> Text:
-*-*-

Thanks monkeybum, I think I got it, well I thought I had before so mayme not


----------



## Welshie Squisher (19 November 2011)

Well ur not as confused as me Rhino.

Well I was just thinking, I don't remember ever seeing a single jointed loose ring......do they exist?
Maybe I've just not ever seen anyone using them?


----------



## monkeybum13 (19 November 2011)

Welshie Squisher said:



			Well ur not as confused as me Rhino.

Well I was just thinking, I don't remember ever seeing a single jointed loose ring......do they exist?
Maybe I've just not ever seen anyone using them?
		
Click to expand...

Yes, single jointed loose rings are very common


----------



## rhino (19 November 2011)

Welshie Squisher said:



			Well I was just thinking, I don't remember ever seeing a single jointed loose ring......do they exist?
Maybe I've just not ever seen anyone using them?
		
Click to expand...

Yes, they do, my boy is in one at the moment! 

To be honest, you can pretty much design your own bit now and have it made, with a cheekpiece and mouthpiece of choice.


----------



## Toffee44 (19 November 2011)

I ride my mare in one, it is the only bit that stops her putting her head in my face when ridden.


----------

-*-*-

> Dataset entries:
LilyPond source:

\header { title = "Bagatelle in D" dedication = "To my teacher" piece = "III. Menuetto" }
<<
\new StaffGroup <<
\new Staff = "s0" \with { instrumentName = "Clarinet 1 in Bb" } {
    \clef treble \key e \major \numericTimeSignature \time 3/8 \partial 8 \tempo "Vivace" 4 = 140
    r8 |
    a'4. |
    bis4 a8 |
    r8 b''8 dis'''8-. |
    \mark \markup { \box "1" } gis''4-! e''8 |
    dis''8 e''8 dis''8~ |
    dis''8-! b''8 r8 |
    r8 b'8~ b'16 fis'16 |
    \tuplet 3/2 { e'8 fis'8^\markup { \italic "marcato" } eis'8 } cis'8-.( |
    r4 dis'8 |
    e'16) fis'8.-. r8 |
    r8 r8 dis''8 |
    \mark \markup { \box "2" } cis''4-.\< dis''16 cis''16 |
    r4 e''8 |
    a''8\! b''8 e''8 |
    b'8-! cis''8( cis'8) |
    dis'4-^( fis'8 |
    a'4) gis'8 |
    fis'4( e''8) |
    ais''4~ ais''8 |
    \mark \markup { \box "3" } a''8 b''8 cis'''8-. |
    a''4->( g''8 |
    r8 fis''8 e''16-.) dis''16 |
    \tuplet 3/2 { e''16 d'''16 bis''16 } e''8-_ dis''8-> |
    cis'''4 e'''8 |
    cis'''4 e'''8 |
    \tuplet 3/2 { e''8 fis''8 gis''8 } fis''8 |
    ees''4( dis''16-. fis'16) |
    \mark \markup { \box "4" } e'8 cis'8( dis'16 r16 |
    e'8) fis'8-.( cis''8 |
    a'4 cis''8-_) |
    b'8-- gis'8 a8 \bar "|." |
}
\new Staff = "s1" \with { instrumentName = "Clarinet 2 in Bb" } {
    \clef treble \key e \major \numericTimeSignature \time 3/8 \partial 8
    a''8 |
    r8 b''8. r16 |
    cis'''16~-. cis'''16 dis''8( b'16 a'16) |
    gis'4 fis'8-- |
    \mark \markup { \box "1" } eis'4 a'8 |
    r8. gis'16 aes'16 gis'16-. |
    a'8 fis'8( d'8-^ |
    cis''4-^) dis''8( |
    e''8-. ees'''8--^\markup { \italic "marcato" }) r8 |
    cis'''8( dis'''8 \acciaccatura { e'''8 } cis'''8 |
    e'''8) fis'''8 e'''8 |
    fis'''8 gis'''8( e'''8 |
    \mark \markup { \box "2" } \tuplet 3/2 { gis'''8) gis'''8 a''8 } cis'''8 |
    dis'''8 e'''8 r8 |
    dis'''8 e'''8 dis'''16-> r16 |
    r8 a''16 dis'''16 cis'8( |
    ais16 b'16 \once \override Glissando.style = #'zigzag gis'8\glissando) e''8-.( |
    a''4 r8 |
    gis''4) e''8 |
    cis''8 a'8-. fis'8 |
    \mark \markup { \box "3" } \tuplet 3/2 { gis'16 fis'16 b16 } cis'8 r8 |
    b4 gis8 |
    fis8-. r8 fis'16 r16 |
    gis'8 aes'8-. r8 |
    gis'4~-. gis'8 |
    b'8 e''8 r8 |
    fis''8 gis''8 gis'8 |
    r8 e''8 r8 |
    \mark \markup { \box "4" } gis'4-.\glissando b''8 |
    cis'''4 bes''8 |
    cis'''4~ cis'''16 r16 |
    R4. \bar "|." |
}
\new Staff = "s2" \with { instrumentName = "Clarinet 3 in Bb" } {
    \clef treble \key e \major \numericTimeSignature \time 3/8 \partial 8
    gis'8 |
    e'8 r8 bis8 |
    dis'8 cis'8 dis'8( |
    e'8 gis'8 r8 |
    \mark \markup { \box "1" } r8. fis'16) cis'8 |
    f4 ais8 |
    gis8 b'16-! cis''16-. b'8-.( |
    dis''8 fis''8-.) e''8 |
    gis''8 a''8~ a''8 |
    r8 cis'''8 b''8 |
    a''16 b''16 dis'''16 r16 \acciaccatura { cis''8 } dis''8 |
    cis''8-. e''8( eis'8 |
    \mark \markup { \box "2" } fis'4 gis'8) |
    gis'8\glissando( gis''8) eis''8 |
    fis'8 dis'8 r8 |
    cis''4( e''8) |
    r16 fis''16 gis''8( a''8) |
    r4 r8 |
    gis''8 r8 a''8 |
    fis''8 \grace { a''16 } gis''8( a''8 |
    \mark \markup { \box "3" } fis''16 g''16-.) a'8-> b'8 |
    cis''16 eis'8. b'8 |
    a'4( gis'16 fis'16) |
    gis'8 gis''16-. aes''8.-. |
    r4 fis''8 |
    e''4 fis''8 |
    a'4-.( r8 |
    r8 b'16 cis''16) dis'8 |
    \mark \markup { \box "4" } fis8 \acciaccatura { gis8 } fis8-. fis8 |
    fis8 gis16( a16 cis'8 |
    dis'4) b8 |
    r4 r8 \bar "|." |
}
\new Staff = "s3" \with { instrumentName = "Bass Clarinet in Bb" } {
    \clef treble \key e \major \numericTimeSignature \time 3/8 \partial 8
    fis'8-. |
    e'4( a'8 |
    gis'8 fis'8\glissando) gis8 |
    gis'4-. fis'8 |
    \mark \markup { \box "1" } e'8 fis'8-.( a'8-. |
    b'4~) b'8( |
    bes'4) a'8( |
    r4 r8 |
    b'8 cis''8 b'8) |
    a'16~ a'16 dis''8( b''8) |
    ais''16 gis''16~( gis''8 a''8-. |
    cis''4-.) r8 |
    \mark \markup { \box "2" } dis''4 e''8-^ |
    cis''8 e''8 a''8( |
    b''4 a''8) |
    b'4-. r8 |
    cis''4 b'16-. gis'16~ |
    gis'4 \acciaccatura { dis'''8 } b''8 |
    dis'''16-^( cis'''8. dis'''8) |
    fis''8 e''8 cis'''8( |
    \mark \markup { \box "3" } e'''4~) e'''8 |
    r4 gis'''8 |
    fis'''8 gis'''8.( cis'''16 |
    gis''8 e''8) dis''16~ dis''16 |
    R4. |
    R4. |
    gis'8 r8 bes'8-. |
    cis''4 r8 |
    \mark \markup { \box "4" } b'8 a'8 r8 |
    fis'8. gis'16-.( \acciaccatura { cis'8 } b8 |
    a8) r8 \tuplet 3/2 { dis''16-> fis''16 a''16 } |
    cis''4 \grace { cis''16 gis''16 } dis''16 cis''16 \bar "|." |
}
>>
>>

-*-*-

From the thread on loose ring bits, write out word for word the passage starting with "Yes, they do, my" and going on through "face when ridden.".

Yes, they do, my boy is in one at the moment! 

To be honest, you can pretty much design your own bit now and have it made, with a cheekpiece and mouthpiece of choice.


----------



## Toffee44 (19 November 2011)

I ride my mare in one, it is the only bit that stops her putting her head in my face when ridden.